= Task description =
Repeat the lines below exactly as written, please, from the line with "image of neoplastic" to the line with "immunohistochemical staining in", both lines included, and no others.

===== Source records =====

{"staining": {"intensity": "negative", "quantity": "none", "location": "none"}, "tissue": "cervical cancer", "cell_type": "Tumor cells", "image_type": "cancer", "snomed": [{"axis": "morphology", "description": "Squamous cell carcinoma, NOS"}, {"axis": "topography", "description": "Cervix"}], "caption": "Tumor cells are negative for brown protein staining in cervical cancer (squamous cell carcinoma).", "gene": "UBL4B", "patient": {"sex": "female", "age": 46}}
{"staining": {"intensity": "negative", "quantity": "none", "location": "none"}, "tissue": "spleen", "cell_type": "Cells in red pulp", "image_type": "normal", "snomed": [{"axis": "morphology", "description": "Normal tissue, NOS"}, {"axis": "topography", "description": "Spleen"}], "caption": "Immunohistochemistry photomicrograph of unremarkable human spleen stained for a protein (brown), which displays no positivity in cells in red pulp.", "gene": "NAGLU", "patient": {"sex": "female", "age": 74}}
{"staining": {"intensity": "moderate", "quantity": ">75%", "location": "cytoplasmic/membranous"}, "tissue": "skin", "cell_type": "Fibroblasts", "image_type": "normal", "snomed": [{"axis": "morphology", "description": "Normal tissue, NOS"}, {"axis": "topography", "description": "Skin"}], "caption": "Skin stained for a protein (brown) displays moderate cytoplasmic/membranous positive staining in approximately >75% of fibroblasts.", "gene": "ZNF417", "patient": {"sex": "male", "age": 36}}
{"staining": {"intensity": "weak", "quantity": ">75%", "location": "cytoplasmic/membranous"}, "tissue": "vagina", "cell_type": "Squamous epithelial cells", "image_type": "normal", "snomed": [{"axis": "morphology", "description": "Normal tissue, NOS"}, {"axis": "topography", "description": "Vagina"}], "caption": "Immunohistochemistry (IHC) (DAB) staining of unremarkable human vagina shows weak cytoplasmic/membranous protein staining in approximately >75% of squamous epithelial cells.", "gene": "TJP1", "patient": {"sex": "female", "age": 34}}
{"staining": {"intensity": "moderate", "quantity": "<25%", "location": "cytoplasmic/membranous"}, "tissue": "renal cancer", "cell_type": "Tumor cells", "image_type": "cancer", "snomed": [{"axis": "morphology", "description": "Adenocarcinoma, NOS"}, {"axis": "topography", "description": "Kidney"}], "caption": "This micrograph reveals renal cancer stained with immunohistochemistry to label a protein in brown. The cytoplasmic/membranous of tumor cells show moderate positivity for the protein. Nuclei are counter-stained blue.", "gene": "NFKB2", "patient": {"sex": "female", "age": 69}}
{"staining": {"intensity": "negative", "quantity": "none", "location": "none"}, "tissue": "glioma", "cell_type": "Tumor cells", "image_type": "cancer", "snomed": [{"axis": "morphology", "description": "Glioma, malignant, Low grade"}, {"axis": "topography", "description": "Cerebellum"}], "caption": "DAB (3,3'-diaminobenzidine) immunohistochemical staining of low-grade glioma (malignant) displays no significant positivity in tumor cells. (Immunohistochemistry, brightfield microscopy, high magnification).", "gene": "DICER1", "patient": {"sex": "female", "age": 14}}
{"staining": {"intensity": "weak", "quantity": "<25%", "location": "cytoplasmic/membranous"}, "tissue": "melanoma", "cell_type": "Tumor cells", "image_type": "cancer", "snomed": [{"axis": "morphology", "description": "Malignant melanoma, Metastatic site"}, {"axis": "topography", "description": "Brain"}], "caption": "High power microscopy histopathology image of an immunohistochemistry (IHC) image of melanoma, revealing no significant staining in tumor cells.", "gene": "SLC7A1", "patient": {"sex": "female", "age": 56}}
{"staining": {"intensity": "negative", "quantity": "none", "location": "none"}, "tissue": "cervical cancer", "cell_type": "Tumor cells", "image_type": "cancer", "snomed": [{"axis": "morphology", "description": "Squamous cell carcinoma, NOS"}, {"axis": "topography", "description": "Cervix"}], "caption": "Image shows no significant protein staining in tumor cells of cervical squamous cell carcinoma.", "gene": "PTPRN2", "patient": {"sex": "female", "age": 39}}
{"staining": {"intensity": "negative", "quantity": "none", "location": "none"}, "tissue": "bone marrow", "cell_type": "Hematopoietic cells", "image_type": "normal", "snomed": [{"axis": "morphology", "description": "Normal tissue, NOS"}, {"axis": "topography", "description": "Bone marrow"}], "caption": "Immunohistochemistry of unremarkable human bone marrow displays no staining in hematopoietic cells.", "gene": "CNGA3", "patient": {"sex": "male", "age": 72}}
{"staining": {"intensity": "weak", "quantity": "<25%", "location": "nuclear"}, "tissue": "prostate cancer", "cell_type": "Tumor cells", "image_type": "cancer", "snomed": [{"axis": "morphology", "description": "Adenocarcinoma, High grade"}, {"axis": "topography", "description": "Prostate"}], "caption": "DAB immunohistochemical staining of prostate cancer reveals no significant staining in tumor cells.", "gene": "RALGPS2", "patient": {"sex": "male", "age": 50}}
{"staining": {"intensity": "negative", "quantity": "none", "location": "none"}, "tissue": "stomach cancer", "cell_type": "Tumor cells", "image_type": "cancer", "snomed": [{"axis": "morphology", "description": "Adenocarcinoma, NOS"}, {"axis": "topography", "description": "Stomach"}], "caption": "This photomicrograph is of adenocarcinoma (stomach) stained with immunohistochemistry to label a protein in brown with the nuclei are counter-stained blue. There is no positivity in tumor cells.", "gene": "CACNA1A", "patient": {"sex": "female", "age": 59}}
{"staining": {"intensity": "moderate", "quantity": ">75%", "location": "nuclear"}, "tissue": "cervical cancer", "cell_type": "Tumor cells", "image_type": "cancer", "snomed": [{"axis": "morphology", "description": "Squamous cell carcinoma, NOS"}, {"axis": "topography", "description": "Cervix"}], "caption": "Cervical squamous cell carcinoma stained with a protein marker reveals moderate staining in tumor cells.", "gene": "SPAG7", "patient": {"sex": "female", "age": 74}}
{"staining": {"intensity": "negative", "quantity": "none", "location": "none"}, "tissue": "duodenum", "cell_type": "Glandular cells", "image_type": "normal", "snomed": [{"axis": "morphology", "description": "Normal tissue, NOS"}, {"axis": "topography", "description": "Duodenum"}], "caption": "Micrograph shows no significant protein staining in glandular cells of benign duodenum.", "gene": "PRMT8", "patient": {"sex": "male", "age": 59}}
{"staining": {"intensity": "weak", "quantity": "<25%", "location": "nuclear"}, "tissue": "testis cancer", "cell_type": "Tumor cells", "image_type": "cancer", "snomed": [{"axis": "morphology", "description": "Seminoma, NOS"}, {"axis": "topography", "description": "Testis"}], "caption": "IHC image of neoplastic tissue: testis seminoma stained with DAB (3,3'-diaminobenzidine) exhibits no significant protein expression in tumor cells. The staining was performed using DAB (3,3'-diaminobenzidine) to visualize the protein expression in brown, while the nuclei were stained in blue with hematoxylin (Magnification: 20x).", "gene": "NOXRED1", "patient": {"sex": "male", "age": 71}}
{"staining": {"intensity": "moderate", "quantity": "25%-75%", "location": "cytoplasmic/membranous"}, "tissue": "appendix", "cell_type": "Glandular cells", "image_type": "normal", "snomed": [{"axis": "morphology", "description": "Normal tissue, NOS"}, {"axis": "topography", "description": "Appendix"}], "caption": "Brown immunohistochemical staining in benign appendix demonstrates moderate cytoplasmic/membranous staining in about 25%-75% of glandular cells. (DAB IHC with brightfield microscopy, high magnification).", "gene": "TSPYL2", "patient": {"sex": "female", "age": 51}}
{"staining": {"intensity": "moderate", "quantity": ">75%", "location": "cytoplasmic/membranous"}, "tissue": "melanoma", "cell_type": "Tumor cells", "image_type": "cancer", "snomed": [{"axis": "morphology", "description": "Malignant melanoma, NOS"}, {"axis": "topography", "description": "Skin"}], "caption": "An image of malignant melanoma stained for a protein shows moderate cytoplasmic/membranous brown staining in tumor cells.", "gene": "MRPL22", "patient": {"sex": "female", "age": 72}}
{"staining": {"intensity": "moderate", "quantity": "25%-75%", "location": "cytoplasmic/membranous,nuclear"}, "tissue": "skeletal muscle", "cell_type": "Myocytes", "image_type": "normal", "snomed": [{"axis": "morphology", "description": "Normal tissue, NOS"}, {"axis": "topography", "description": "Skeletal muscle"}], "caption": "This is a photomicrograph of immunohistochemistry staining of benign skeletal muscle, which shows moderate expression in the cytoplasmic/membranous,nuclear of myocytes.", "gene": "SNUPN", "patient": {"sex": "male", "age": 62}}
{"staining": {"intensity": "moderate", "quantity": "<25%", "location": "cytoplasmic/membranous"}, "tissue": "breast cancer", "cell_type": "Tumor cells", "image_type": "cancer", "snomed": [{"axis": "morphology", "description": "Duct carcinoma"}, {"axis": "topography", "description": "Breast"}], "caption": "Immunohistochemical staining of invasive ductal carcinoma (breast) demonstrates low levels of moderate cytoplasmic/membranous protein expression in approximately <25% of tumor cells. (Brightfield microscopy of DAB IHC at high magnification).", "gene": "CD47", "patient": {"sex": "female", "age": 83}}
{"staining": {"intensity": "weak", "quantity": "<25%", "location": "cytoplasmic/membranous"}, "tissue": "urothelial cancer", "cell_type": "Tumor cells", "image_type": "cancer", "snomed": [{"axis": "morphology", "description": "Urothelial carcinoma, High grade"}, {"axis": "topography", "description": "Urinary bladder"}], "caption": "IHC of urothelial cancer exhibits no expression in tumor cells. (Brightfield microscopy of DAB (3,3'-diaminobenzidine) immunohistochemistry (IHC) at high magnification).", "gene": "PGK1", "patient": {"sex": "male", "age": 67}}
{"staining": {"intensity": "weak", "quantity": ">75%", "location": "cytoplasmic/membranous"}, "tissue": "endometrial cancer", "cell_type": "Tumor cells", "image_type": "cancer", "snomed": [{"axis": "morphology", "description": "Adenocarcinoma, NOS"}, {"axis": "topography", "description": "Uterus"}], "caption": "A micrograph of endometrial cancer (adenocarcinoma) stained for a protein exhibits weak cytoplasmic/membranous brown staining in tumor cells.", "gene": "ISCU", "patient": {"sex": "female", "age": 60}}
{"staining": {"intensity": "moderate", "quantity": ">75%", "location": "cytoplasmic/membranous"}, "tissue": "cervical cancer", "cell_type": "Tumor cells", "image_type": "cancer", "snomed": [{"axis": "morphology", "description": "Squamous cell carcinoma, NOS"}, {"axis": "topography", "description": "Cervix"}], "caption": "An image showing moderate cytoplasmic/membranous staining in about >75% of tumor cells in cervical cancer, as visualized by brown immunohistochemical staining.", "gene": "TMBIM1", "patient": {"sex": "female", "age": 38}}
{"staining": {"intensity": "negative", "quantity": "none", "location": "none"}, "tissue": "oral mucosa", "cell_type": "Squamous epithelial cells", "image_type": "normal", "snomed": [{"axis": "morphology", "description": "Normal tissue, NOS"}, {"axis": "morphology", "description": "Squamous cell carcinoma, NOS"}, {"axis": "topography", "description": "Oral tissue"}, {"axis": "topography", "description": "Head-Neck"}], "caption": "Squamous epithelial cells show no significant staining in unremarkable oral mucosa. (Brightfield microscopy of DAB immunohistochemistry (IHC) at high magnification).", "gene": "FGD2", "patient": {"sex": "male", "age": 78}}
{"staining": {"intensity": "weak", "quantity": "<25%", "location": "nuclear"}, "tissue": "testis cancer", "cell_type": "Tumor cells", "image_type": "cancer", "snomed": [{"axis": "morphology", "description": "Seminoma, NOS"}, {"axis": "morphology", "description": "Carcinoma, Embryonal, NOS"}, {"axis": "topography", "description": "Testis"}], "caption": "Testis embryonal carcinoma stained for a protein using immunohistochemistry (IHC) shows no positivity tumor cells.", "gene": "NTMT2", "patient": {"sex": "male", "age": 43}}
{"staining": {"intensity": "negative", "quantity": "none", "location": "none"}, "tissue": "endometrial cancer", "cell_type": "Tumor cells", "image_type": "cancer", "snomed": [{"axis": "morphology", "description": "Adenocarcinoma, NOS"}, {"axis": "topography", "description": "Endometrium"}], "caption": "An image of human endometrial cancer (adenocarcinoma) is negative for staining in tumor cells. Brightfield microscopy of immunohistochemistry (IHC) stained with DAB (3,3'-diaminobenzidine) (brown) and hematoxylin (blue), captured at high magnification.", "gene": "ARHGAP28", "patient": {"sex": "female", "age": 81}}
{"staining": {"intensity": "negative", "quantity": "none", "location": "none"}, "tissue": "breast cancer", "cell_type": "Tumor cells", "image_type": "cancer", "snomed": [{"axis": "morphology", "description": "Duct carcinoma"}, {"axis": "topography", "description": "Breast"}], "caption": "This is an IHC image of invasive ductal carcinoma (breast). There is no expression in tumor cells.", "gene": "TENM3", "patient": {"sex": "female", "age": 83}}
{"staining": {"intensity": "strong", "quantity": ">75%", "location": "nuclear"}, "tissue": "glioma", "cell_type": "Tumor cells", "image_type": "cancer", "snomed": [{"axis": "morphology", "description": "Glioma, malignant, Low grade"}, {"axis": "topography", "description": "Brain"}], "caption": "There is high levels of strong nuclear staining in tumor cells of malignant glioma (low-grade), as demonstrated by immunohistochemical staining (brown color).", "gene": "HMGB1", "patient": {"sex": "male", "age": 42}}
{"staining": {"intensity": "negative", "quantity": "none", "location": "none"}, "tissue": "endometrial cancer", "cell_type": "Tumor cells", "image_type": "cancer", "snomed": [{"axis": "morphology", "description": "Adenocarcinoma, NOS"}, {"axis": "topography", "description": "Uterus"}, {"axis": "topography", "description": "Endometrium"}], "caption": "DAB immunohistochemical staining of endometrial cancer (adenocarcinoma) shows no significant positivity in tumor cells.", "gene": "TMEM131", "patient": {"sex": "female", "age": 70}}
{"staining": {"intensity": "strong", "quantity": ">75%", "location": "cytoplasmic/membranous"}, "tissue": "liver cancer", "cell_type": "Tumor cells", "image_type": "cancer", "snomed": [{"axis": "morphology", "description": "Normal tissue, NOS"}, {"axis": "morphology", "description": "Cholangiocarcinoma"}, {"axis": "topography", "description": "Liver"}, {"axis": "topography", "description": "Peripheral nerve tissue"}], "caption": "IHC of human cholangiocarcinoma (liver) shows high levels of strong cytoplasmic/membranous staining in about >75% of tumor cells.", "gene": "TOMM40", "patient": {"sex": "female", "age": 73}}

=====

= Solution =
{"staining": {"intensity": "weak", "quantity": "<25%", "location": "nuclear"}, "tissue": "testis cancer", "cell_type": "Tumor cells", "image_type": "cancer", "snomed": [{"axis": "morphology", "description": "Seminoma, NOS"}, {"axis": "topography", "description": "Testis"}], "caption": "IHC image of neoplastic tissue: testis seminoma stained with DAB (3,3'-diaminobenzidine) exhibits no significant protein expression in tumor cells. The staining was performed using DAB (3,3'-diaminobenzidine) to visualize the protein expression in brown, while the nuclei were stained in blue with hematoxylin (Magnification: 20x).", "gene": "NOXRED1", "patient": {"sex": "male", "age": 71}}
{"staining": {"intensity": "moderate", "quantity": "25%-75%", "location": "cytoplasmic/membranous"}, "tissue": "appendix", "cell_type": "Glandular cells", "image_type": "normal", "snomed": [{"axis": "morphology", "description": "Normal tissue, NOS"}, {"axis": "topography", "description": "Appendix"}], "caption": "Brown immunohistochemical staining in benign appendix demonstrates moderate cytoplasmic/membranous staining in about 25%-75% of glandular cells. (DAB IHC with brightfield microscopy, high magnification).", "gene": "TSPYL2", "patient": {"sex": "female", "age": 51}}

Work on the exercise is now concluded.